Il existe de grandes entreprises chinoises du secteur des ressources naturelles, responsables, avec lesquelles nous travaillons main dans la main en RDC. Ce sont de véritables investisseurs engagés sur le long terme, qui ont unevision claire des rendements et de la valorisation, et qui souhaitent, tout comme nous, partager avec le gouvernement la valeur qu’ils créent. Dans le même temps, certaines adoptent une approche plus entrepreneuriale au détriment d’un large éventail de parties prenantes. Cette approche ne se limite toutefois pas aux entreprises chinoises. Il existe un partenariat naturel entre le monde asiatique émergent et les capitaux occidentaux, et la RDC est une destination idéale pour cela. La RDC est à bien des égards l’axe de l’Afrique de demain : elle occupe une position centrale, elle est dotée d’une grande variété de ressources naturelles et a le potentiel de devenir le moteur énergétique du continent africain, grâce à une population travailleuse et dotée d’un esprit d’entreprise. Cependant, l’Afrique doit faire le point, en collaboration avec les agences internationales, sur la manière d’attirer des capitaux supplémentaires et d’encourager la prise de risques sous forme d’exploration et de R&D afin de continuer à développer les industries minières et autres industries extractives du continent. Les investisseurs sont conscients qu’ils doivent prendre des risques, mais dans le même temps, les gouvernements doivent leur permettre de participer aux bénéfices que leur apportent leurs investissements. Les bailleurs de fonds et sponsors traditionnels des marchés émergents sont récemment aux prises avec leurs propres défis économiques – nous avons par exemple constaté un ralentissement des capacités de la Banque mondiale et du FMI. L’exploitation minière est parfois mal vue par la population générale à travers le monde, mais ce secteur fait partie intégrante du développement économique.
Comment pensez-vous que le secteur minier dans son ensemble va évoluer face à des fusions de grande envergure, comme la récente opération entre Randgold et Barrick ?
Les investisseurs de niche se font de plus en plus rares ; les mécanismes d'investissement sont bien plus mondiaux et d'une ampleur nettement supérieure à ce qu'ils étaient il y a dix ans. Une société cotée en bourse qui souhaite accéder aux fonds publics doit se montrer plus pertinente, sous peine d’être intégrée à un ETF – ce qui est fatal pour les start-ups et les petites sociétés minières, car il s’agit d’un investisseur informe et indéfinissable. La consolidation doit se poursuivre à différents niveaux et, en tant que secteur, nous devons veiller à rester pertinents et à offrir aux investisseurs la possibilité de récolter des bénéfices. Même avec l’ajustement des prix en 2012, l’or a surperformé tous les autres métaux au cours de cette période et, en tant que composante actions de ce secteur, nous n’avons pas réussi à transformer ce cours élevé de l’or en un rendement plus élevé pour nos investisseurs.

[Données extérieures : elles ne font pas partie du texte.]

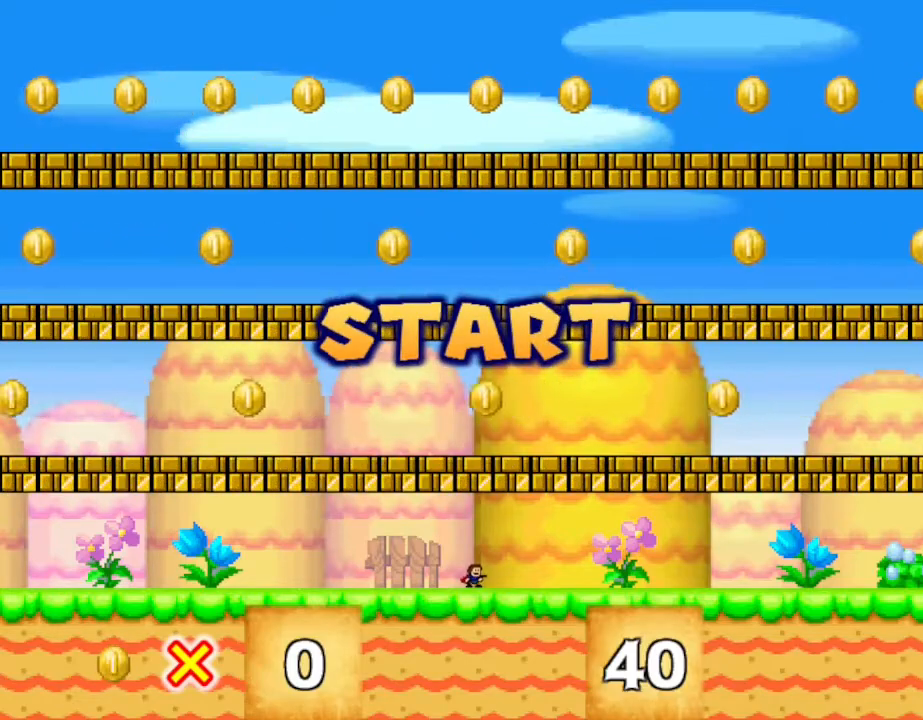
{"keys": [], "events": []}
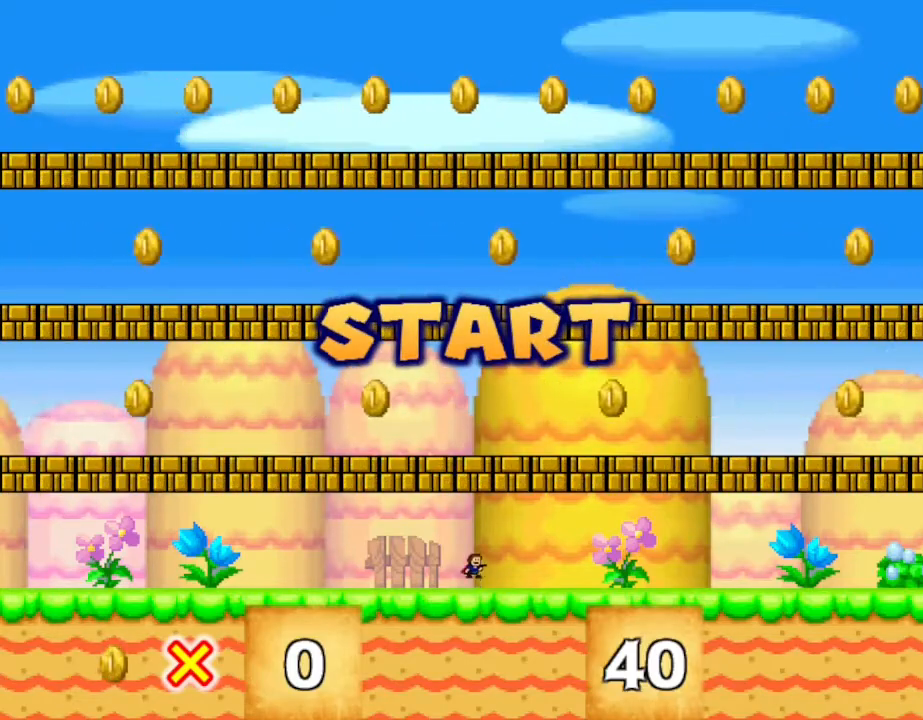
{"keys": ["right"], "events": [[400, "right", "down"]]}
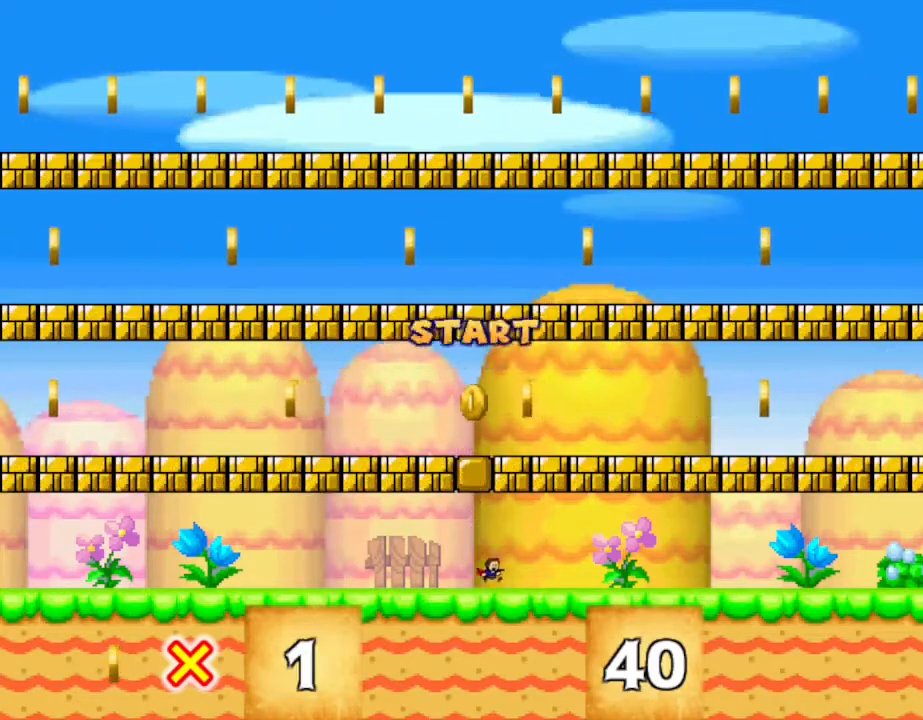
{"keys": ["right"], "events": [[100, "right", "up"], [433, "right", "down"]]}
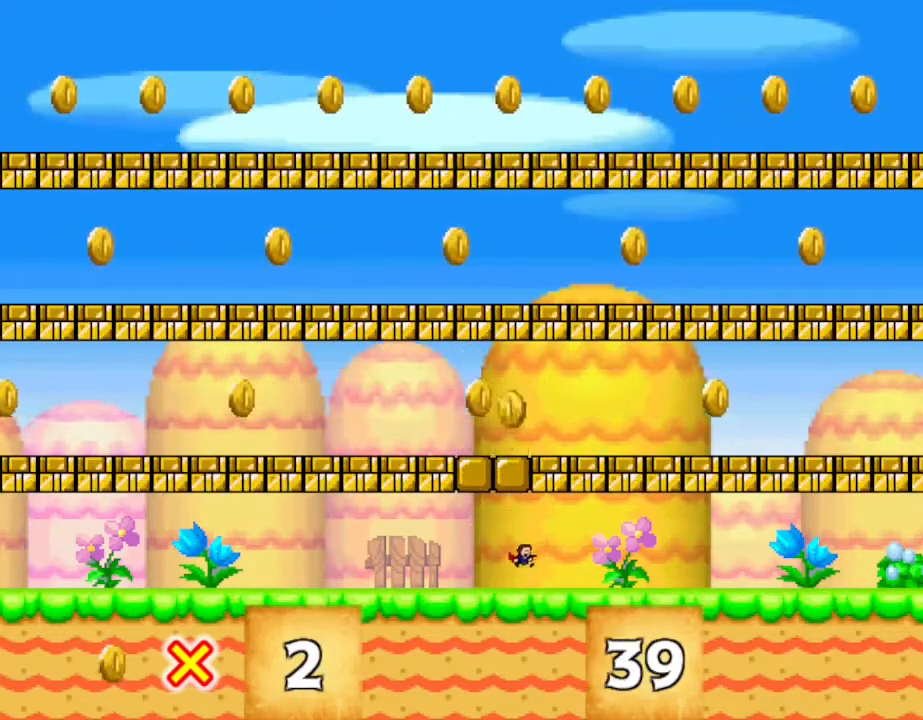
{"keys": ["right"], "events": [[100, "right", "up"], [317, "right", "down"]]}
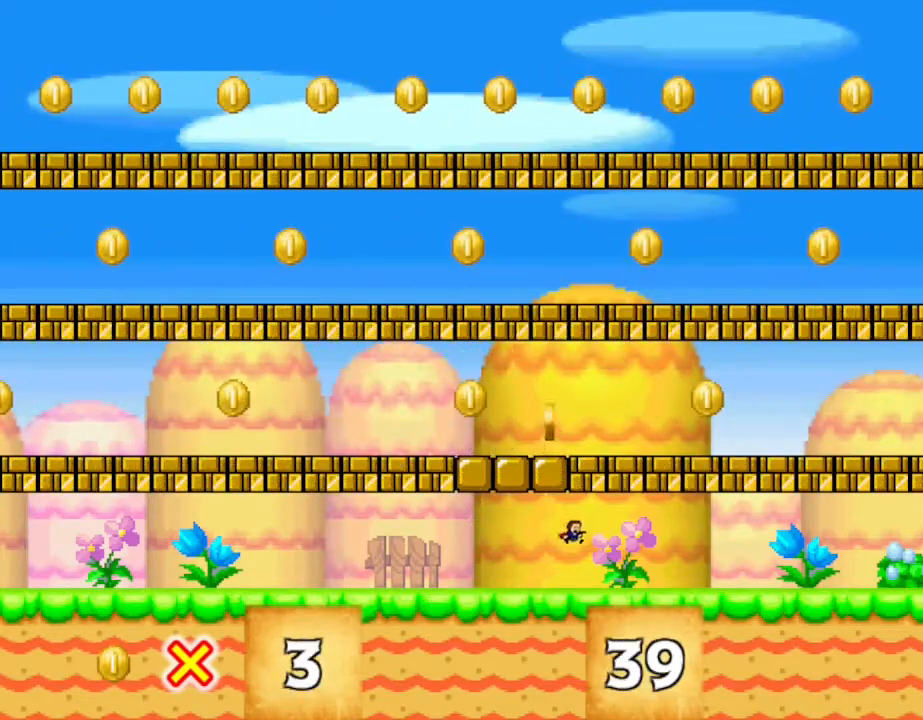
{"keys": [], "events": [[117, "right", "up"], [367, "right", "down"], [483, "right", "up"]]}
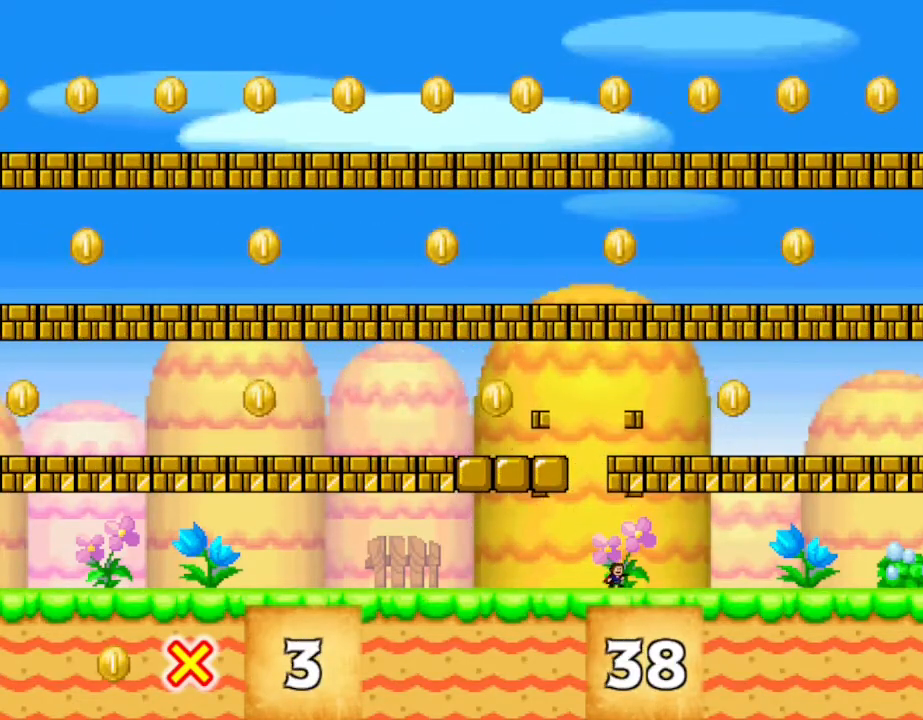
{"keys": [], "events": [[283, "left", "down"], [400, "left", "up"]]}
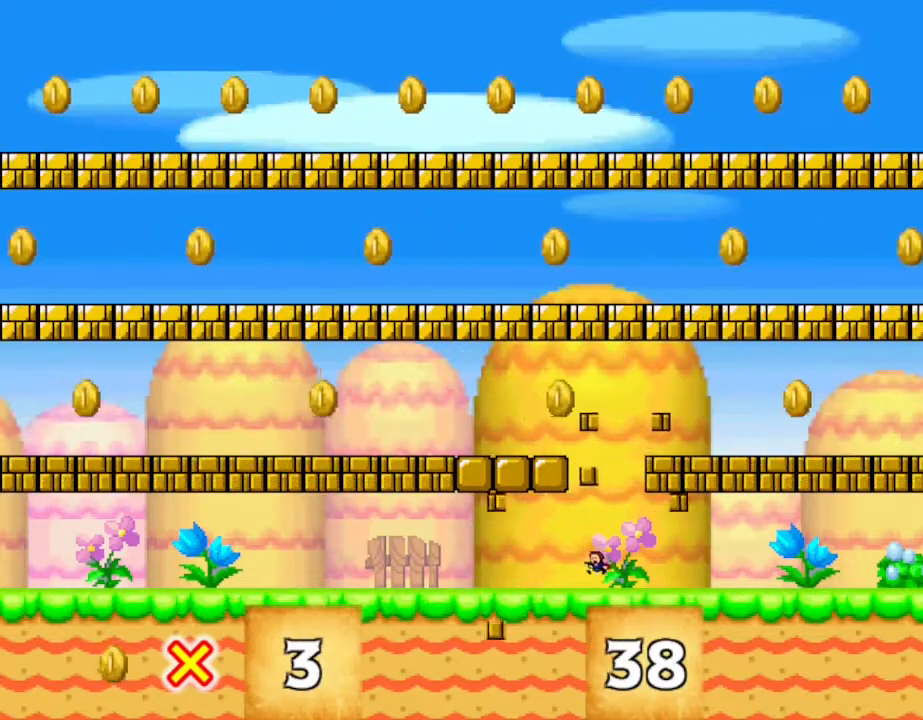
{"keys": ["left"], "events": [[483, "left", "down"]]}
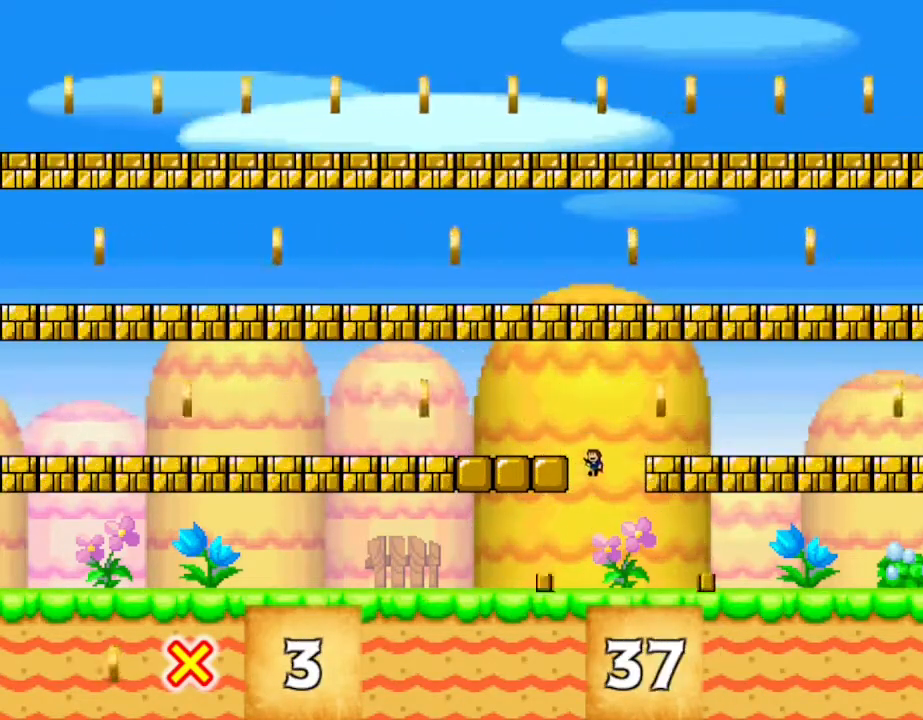
{"keys": [], "events": [[383, "left", "up"]]}
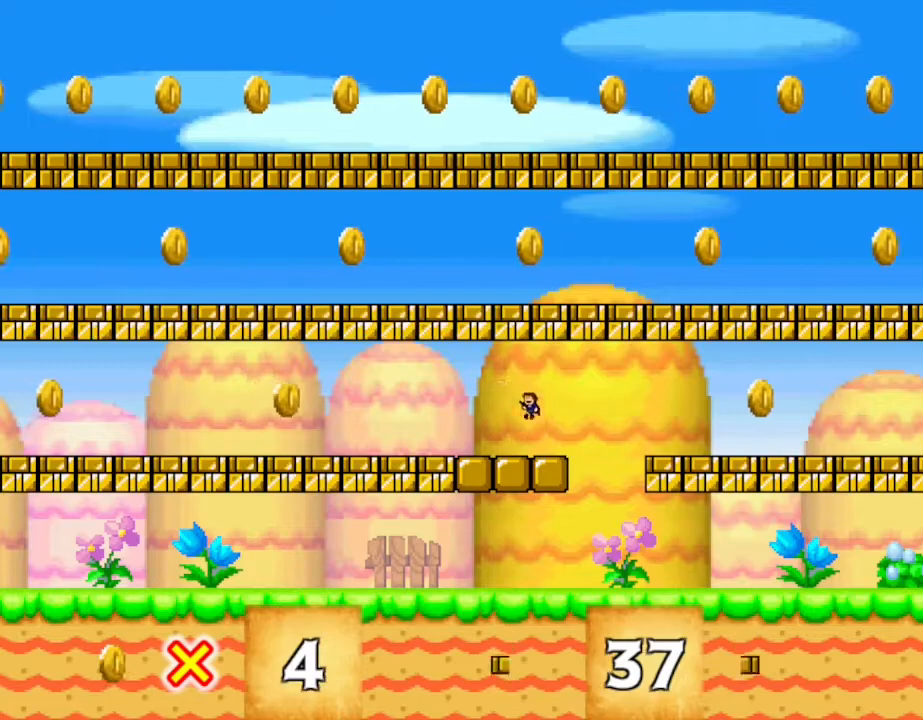
{"keys": ["left"], "events": [[17, "left", "down"]]}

Avez-vous un message final à adresser aux investisseurs actuels et aux nouveaux entrants potentiels intéressés par la RDC ?
Nous ne sommes pas venus en RDC uniquement pour développer Kibali, même si ce projet a été un succès retentissant à tous égards. Il nous a fallu neuf ans d’investissement pour atteindre un stade où nous pouvons commencer à rembourser le capital. Nous continuons d’investir dans de nouvelles opportunités en RDC. Pour que la RDC occupe une place de leader dans l’industrie minière africaine, elle devra attirer des investissements importants. C’est l’endroit idéal pour des géants tels que Barrick, et l’arrivée de nouvelles multinationales constituera une étape majeure. C’est certainement un objectif que le nouveau président a à l’esprit.